The style and design of the sarcophagus found at the Herodium is extremely rare. Only a handful of others have been uncovered in Israel, all in elaborate tombs apparently belonging to prominent personalities, such as the King's Tomb on Salah a-Din Street in Jerusalem.

"It's a sarcophagus we don't just see anywhere," Netzer said. "It is something very special."

The sarcophagus and other structures at the Herodium were likely destroyed during the first Jewish revolt against the Roman Empire between A.D. 66 and 72.

The Jewish rebels despised Herod, calling him a puppet appointed by Judea's Roman rulers. The destruction was probably an expression of hatred or revenge, Netzer said. (See a historical overview of the time period.)

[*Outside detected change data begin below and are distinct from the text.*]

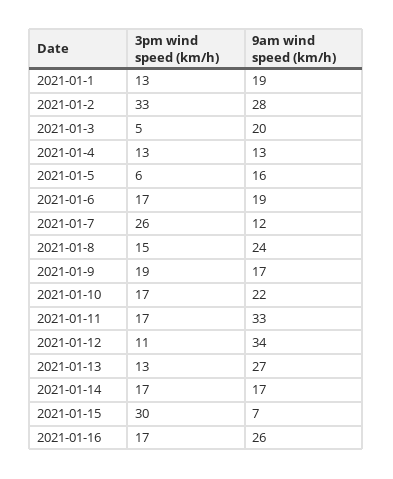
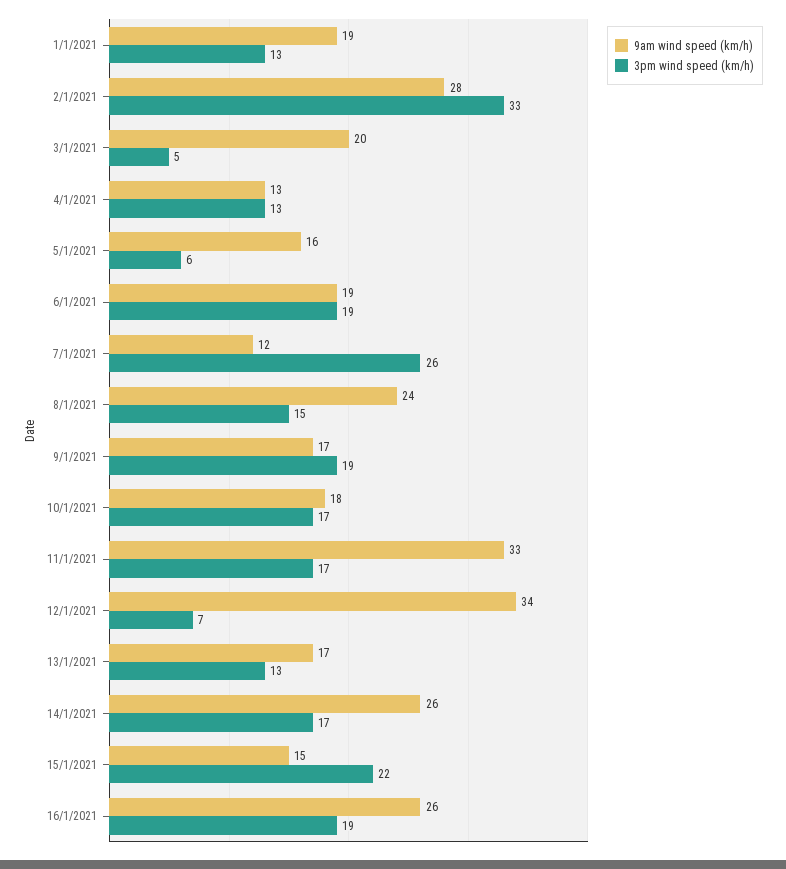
3pm wind speed (km/h), 2021-01-6: 17 -> 19
9am wind speed (km/h), 2021-01-10: 22 -> 18
3pm wind speed (km/h), 2021-01-12: 11 -> 7
9am wind speed (km/h), 2021-01-13: 27 -> 17
9am wind speed (km/h), 2021-01-14: 17 -> 26
3pm wind speed (km/h), 2021-01-15: 30 -> 22
9am wind speed (km/h), 2021-01-15: 7 -> 15
3pm wind speed (km/h), 2021-01-16: 17 -> 19

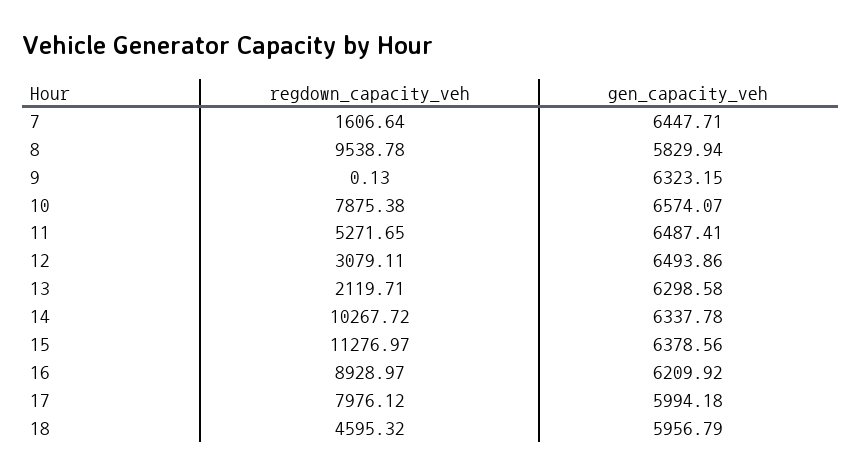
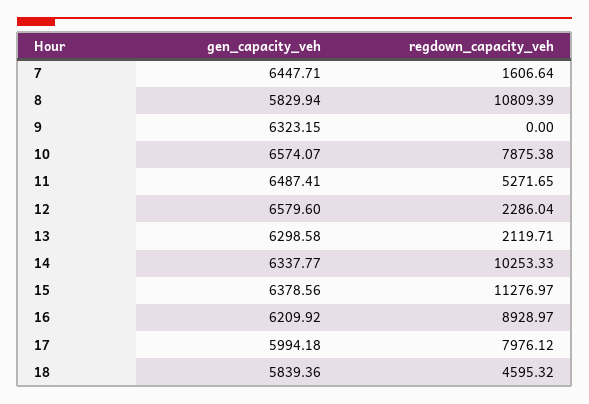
regdown_capacity_veh, 8: 9538.78 -> 10809.39
regdown_capacity_veh, 9: 0.13 -> 0
regdown_capacity_veh, 12: 3079.11 -> 2286.04
gen_capacity_veh, 12: 6493.86 -> 6579.6
regdown_capacity_veh, 14: 10267.72 -> 10253.33
gen_capacity_veh, 14: 6337.78 -> 6337.77
gen_capacity_veh, 18: 5956.79 -> 5839.36

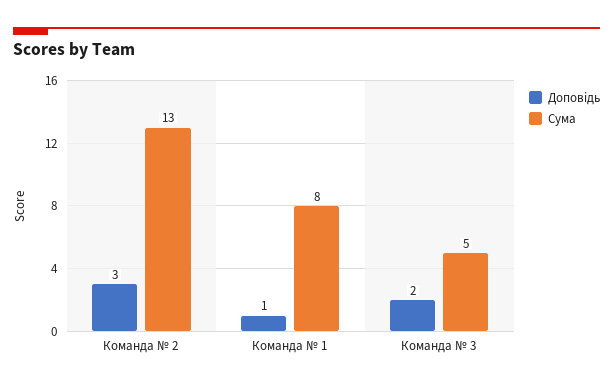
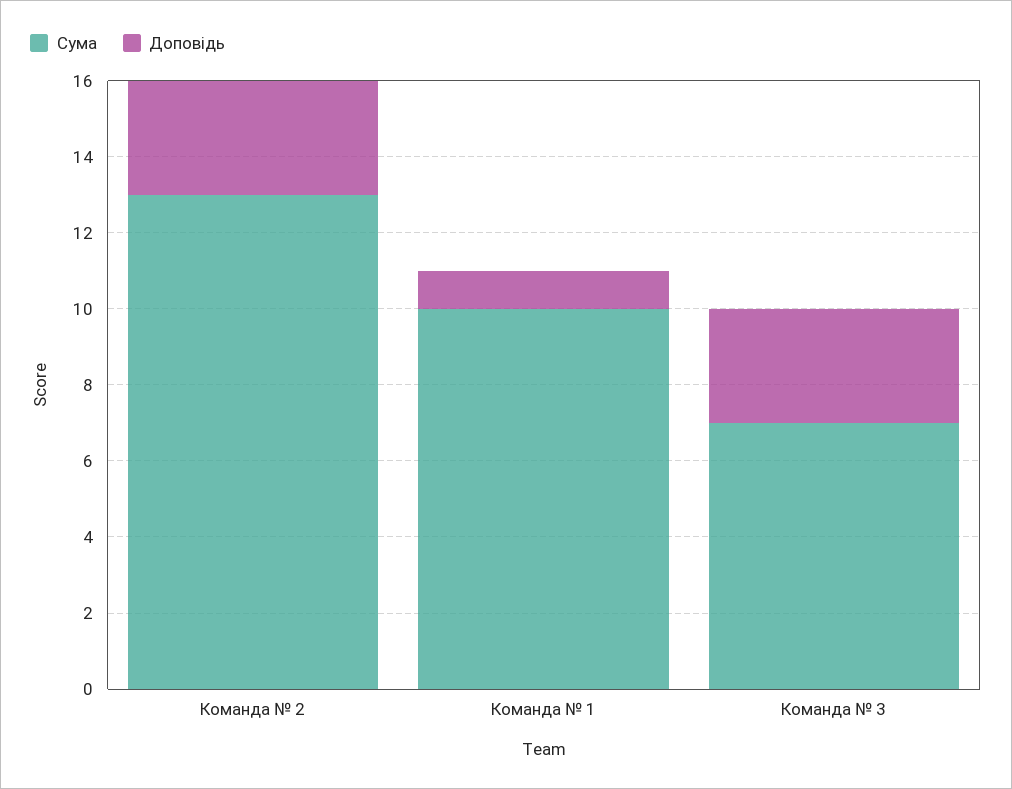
Сума, Команда № 1: 8 -> 10
Доповідь, Команда № 3: 2 -> 3
Сума, Команда № 3: 5 -> 7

No human remains have been found in or near the tomb, and the skeleton of Herod himself will probably never be recovered, he added.

The scientists also uncovered several decorated ornamental urns similar to those made by Nabateans, an ancient Middle Eastern people absorbed by the Roman Empire.

A Find Long Overdue

Netzer has been excavating at the Herodium since 1972. The new discovery only came, however, after he and his colleagues Yaakov Kalman and Roi Porath, with the assistance of local Bedouins, began excavations higher up on the mountain slope in 2006.

The tomb was difficult to find because the site's mausoleum was mostly dismantled in ancient times and its only remnants are a large stage built of white-dressed stone, which is unique to the Herodium.

Though Herod originally intended to be buried at the foot of the hill, he later decided on a higher site. A monumental staircase leading to the hillside was constructed for his funeral procession.

The Tomb Estate found at the Herodium, located at the base of the hill, includes two massive buildings and a large Jewish ritual bath as well as a long, narrow parade ground, also likely used during Herod's funeral procession.

At the conclusion of the first Jewish revolt in A.D. 70, the rebels handed the site back to the Romans. Jewish fighters also briefly used the site during the Bar Kokhva revolt 50 years later. The fighters built a network of tunnels, which served their efforts in guerrilla warfare against the Romans.

Researchers have started planning additional work at the site, which is now administered by Israel's Nature and National Parks Protection Authority.

"We need to find more artifacts in order to fill in the pieces of the puzzle," Netzer said.